Chinese soybean demand growth is expected to wane in the next few years amid slower population growth and a change in the nation’s consuming habits, according to meat producer Wellhope Foods Co.
(Bloomberg) — Chinese soybean demand growth is expected to wane in the next few years amid slower population growth and a change in the nation’s consuming habits, according to meat producer Wellhope Foods Co.

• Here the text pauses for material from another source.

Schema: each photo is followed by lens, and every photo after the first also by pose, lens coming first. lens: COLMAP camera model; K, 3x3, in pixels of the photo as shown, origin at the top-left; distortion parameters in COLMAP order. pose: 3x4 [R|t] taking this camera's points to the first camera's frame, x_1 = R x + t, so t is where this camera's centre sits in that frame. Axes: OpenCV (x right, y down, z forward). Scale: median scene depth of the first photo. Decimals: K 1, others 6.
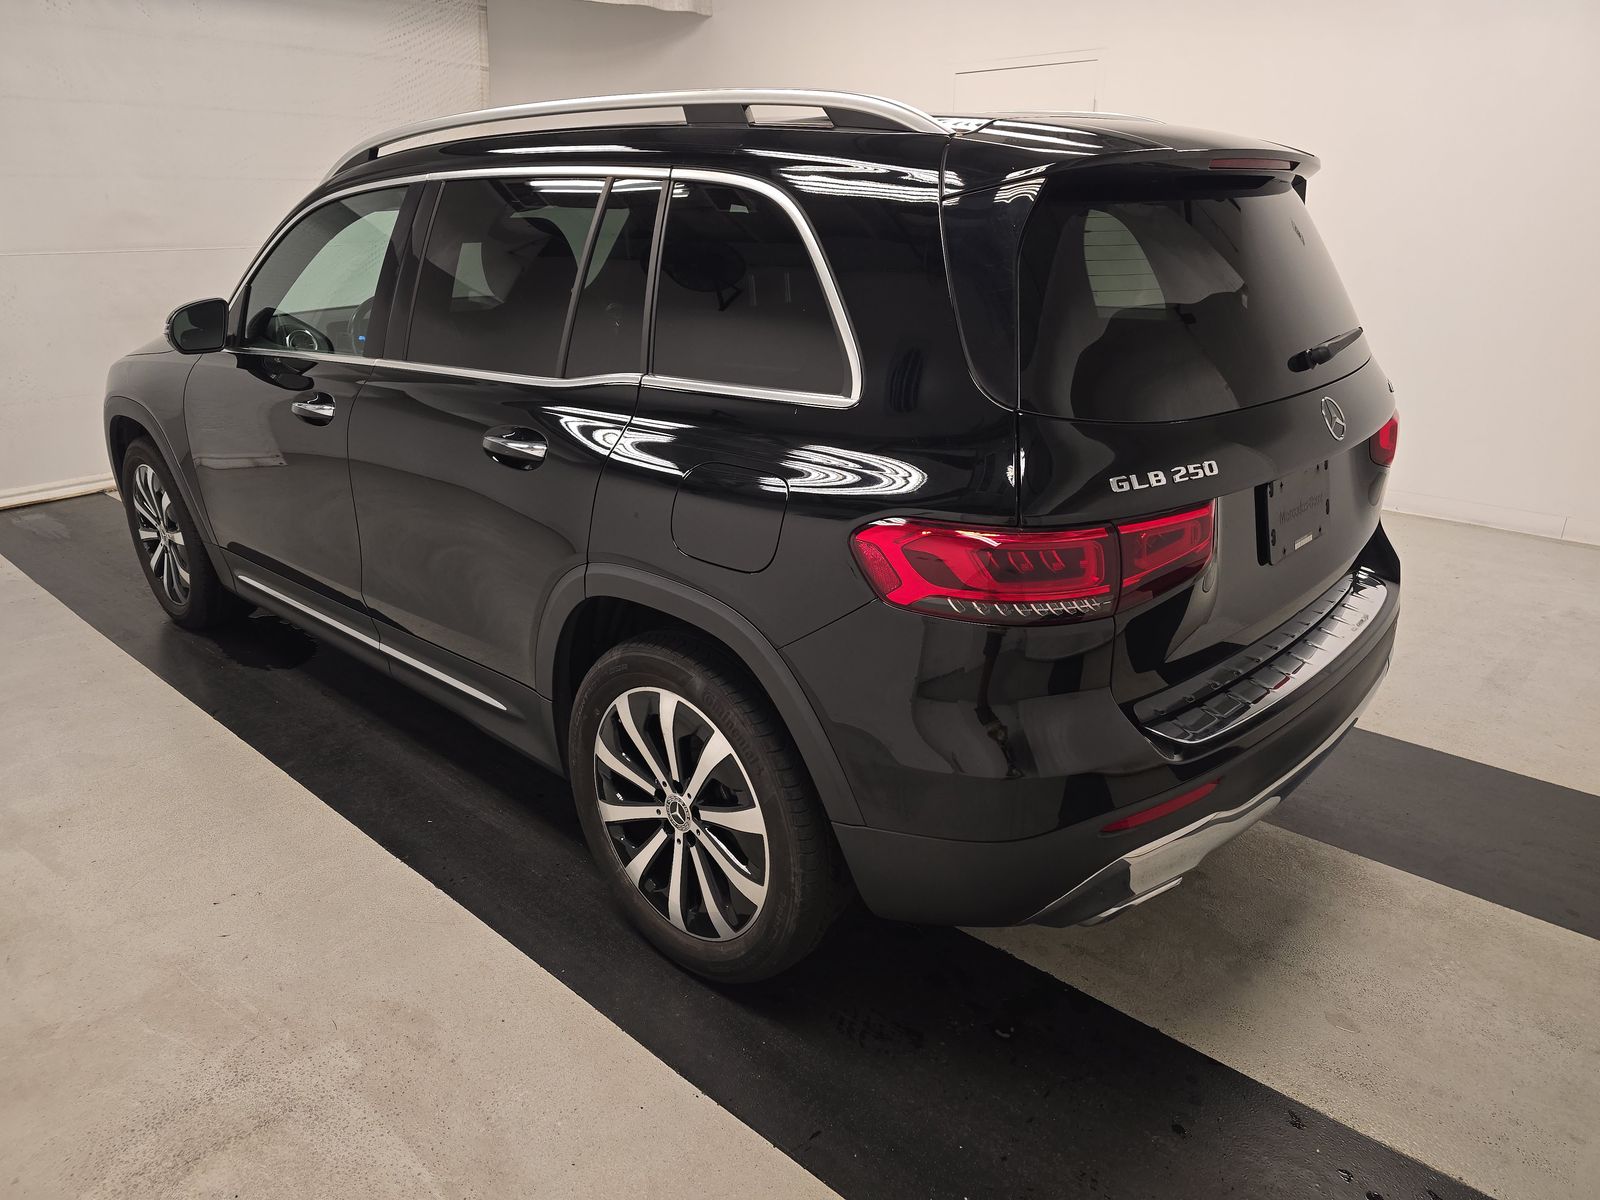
lens RADIAL K [[1113.4, 0, 800.0], [0, 1113.4, 600.0], [0, 0, 1]] dist [0.006671, 0.000758]
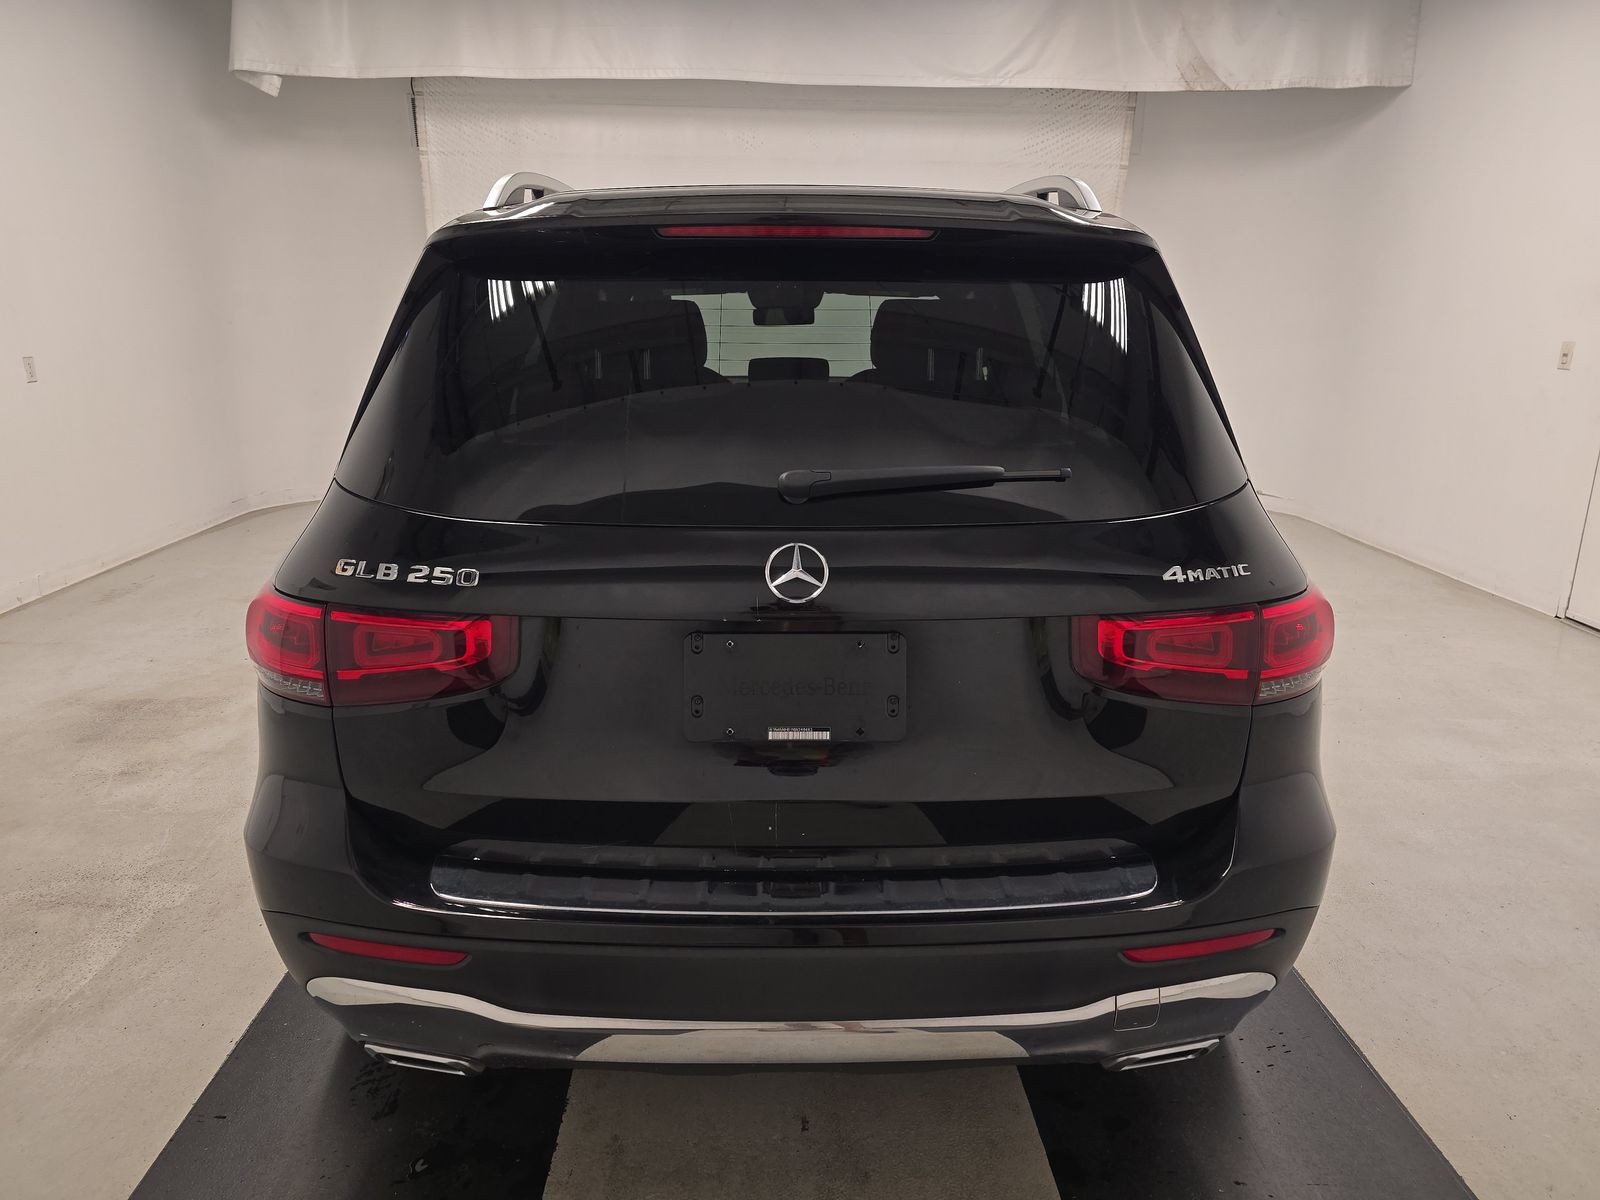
lens RADIAL K [[1113.4, 0, 800.0], [0, 1113.4, 600.0], [0, 0, 1]] dist [0.006671, 0.000758]
pose [[0.683209, 0.202676, -0.701532, 0.942935], [-0.260660, 0.965108, 0.024972, -0.156730], [0.682115, 0.165800, 0.712200, 0.476599]]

Soybean purchases by the world’s largest importer should stabilize at roughly 100 million metric tons at least for the next five years, Vice President Sun Lige said in an interview during a US Soybean Export Council conference in New York. That’s 1 million metric tons more than the US Department of Agriculture’s projection for the 2023-24 season.

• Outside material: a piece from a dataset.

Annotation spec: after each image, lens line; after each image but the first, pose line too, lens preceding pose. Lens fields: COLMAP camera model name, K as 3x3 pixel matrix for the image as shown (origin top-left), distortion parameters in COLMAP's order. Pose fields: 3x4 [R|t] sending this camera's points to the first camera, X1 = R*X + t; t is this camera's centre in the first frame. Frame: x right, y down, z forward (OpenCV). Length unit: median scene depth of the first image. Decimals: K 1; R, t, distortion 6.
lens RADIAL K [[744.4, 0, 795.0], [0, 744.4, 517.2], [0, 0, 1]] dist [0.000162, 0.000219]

Chinese imports of soybean, a key ingredient to animal feed, soared roughly fivefold since the early 2000s as rapid economic growth created an expanding middle class that can afford more protein in their diets. But China’s $18 trillion economy is now slowing, with JPMorgan Chase & Co., Barclays Plc and Morgan Stanley downgrading their projections for economic growth this year to below the government’s 5% target.
What’s more, consumers are gradually shifting their meat consumption from pork to alternative proteins such as fish and chicken, which require less feed to grow, according to Lige.
“White meat is typically seen as cheaper, healthier and easier to cook,” Lige said. The shift is driven by consumer preferences rather than government policy, he added.